I want to prove that $T\circ (S\circ R)=(T\circ S)\circ R$.
This is how I proved it:
Let $(a,d)\in T\circ (S\circ R)$, so then, following the definitions, we get:
$$(a,d)\in T\circ (S\circ R)$$
$$\Leftrightarrow \exists c\in C\space s.t. [(a,c)\in S\circ R \wedge (c,d)\in T]$$
$$\Leftrightarrow \exists c\in C,\space\exists b\in B\space s.t. [(a,b)\in R\wedge (b,c)\in S \wedge (c,d)\in T]$$
$$\Leftrightarrow \exists b\in B\space s.t. [(a,b)\in R\wedge (b,d)\in T\circ S]$$
$$\Leftrightarrow (a,d)\in (T\circ S)\circ R$$
I skipped a few subtle stages that relies on the associativity that comes with logical connective AND ($\wedge$), but that's not the issue here.

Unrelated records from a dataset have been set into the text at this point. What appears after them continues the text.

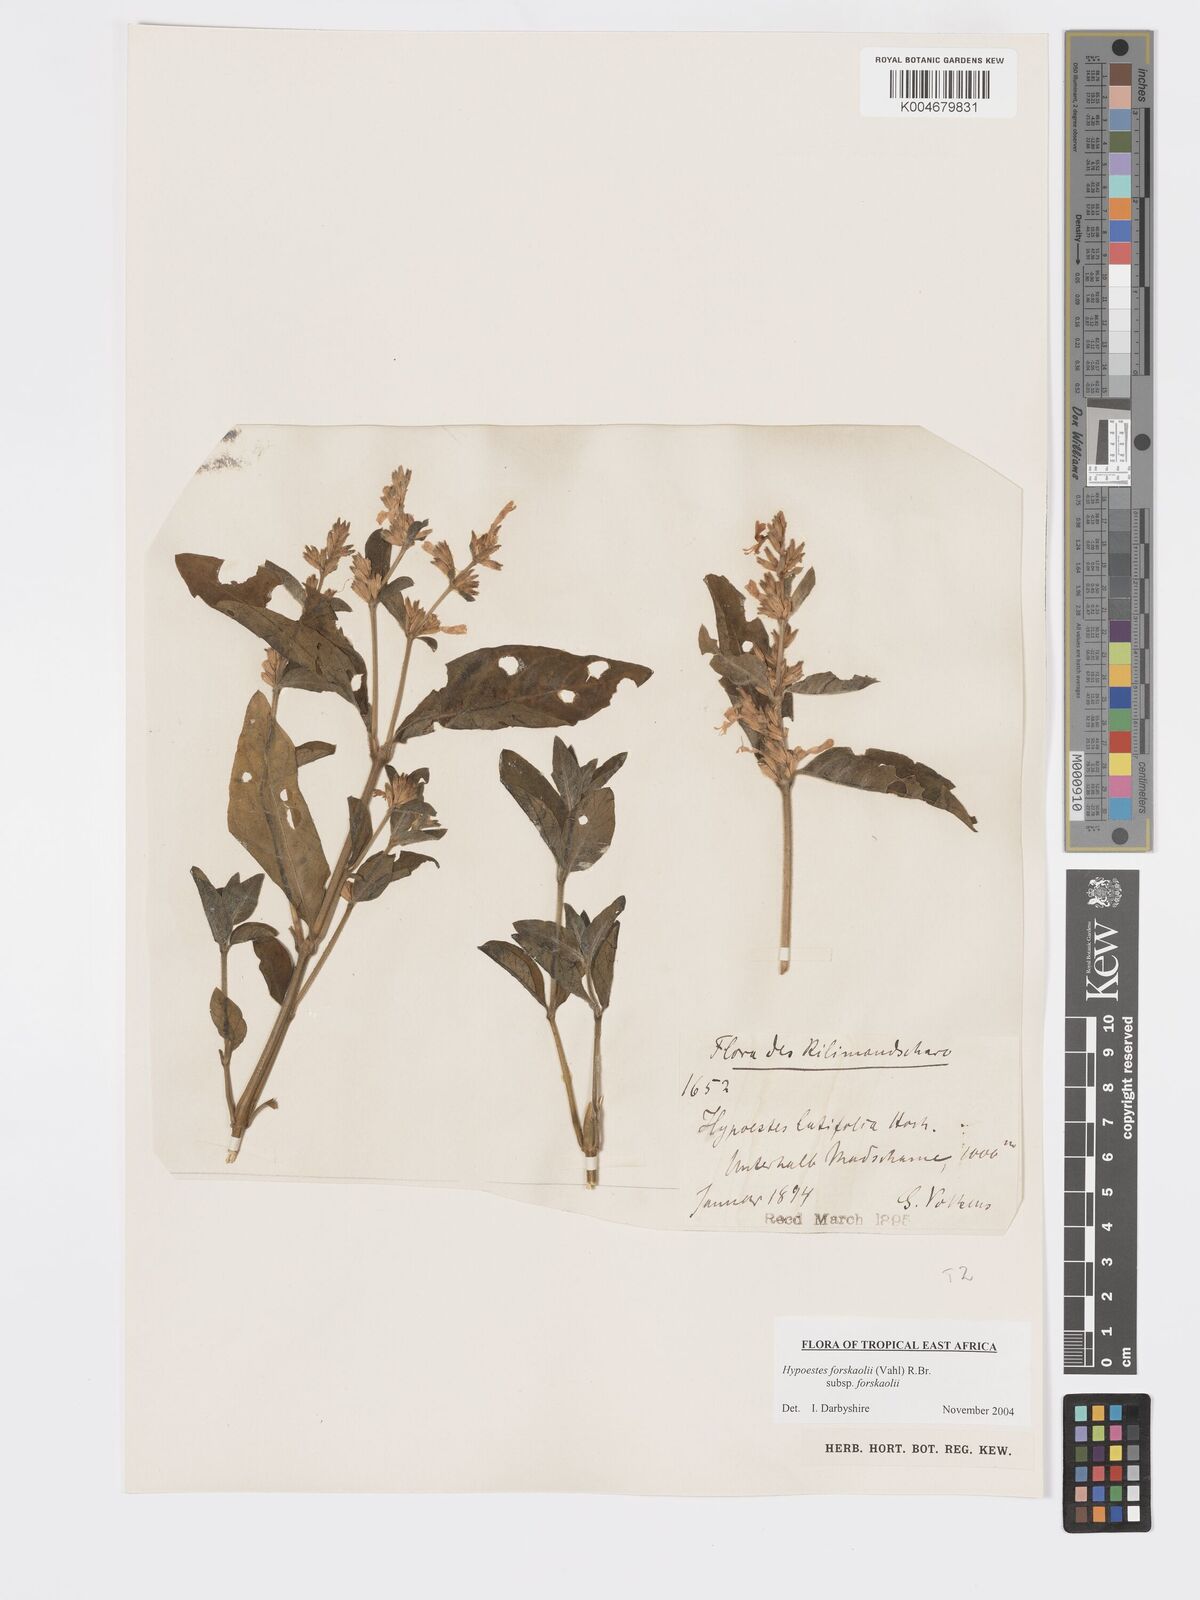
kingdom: Plantae
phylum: Tracheophyta
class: Magnoliopsida
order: Lamiales
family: Acanthaceae
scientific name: Acanthaceae
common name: Acanthaceae
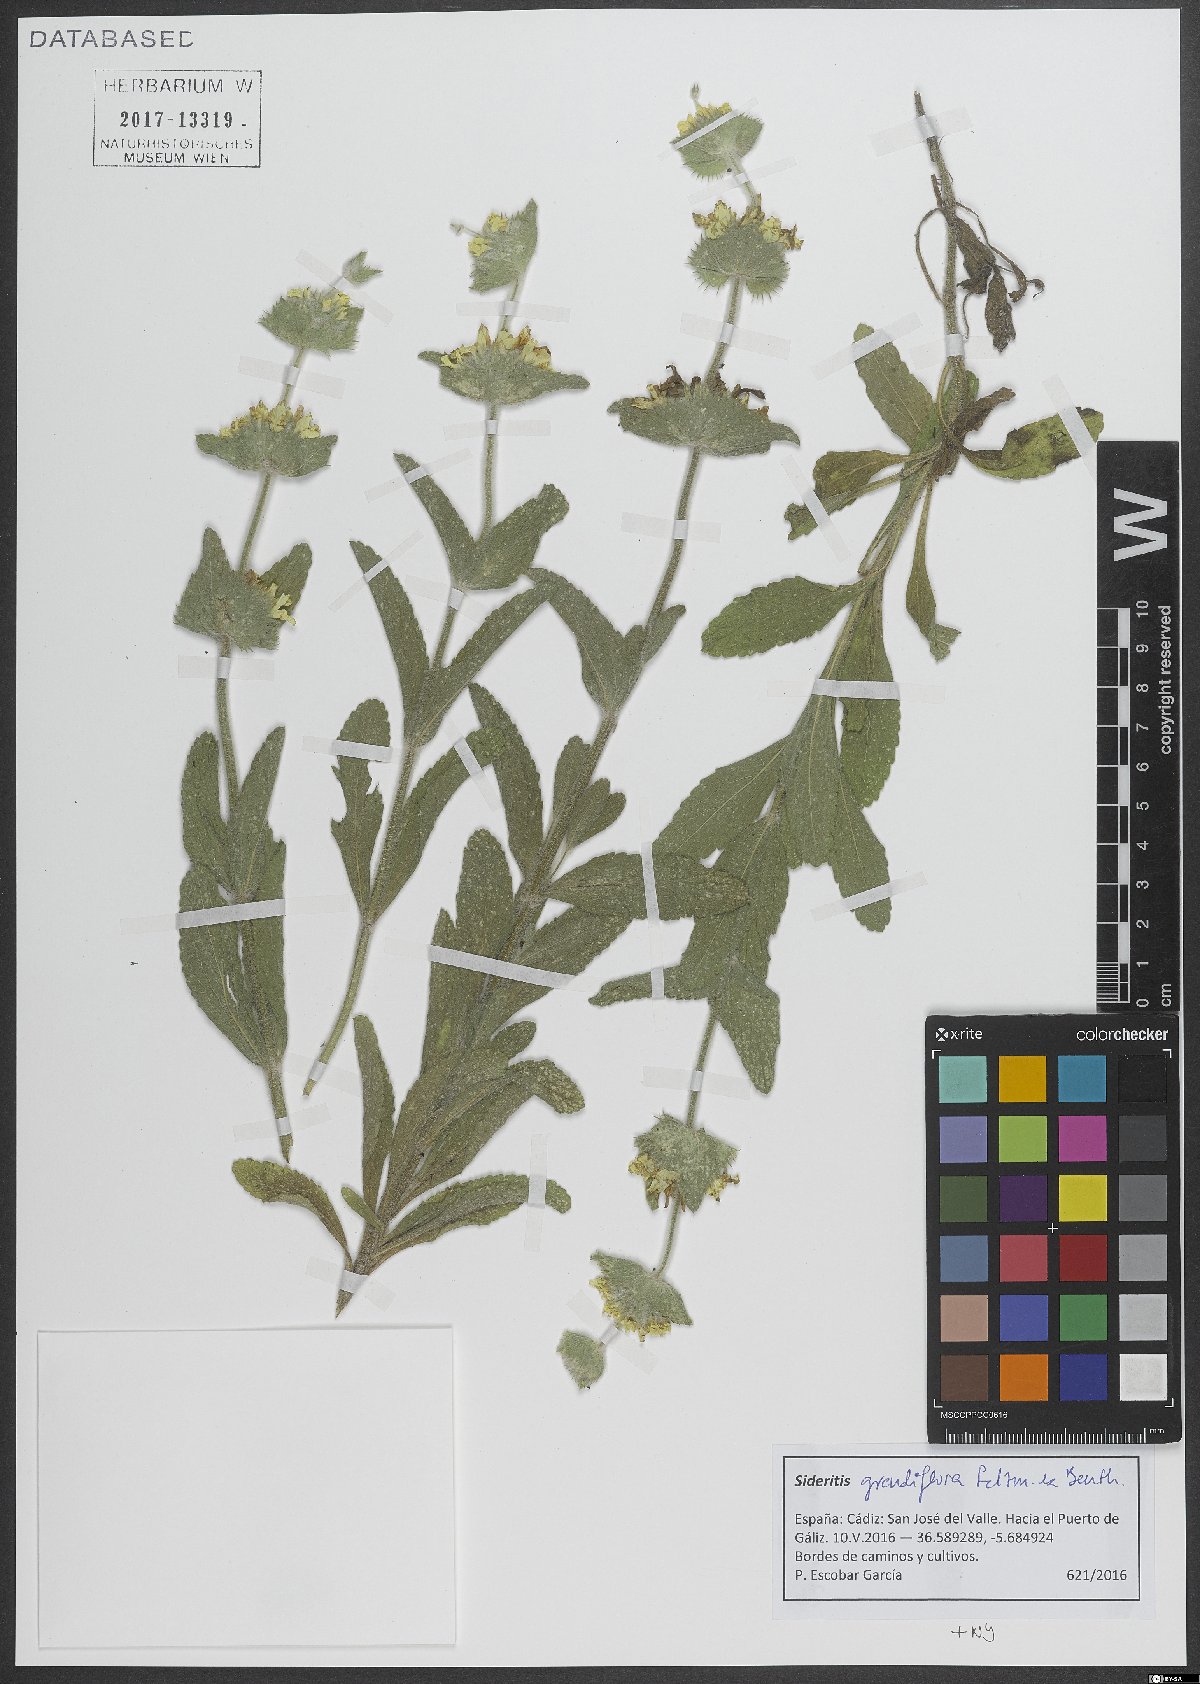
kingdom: Plantae
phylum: Tracheophyta
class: Magnoliopsida
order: Lamiales
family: Lamiaceae
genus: Sideritis
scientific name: Sideritis grandiflora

There's probably an easy answer I'm overlooking, but this still bothers me:
The problem is that my proof starts with the assumption that $T\circ (S\circ R)$ is not empty.
How can I justify the equality $T\circ (S\circ R)=(T\circ S)\circ R$ for when $T\circ (S\circ R)=\phi$?
If $T\circ (S\circ R)=\phi$, that doesn't mean $T=\phi$ nor $(S\circ R)=\phi$...
To prove that two sets $A$ and $B$ are equal it is enough to show that $x\in A$ implies $x\in B$ and conversely that $x\in B$ implies $x\in A$ (as you did). If $A=\emptyset$ then $x\in B$ implies that $x\in A$ wich cannot be true. So it is okay to conclude that $B=\emptyset$.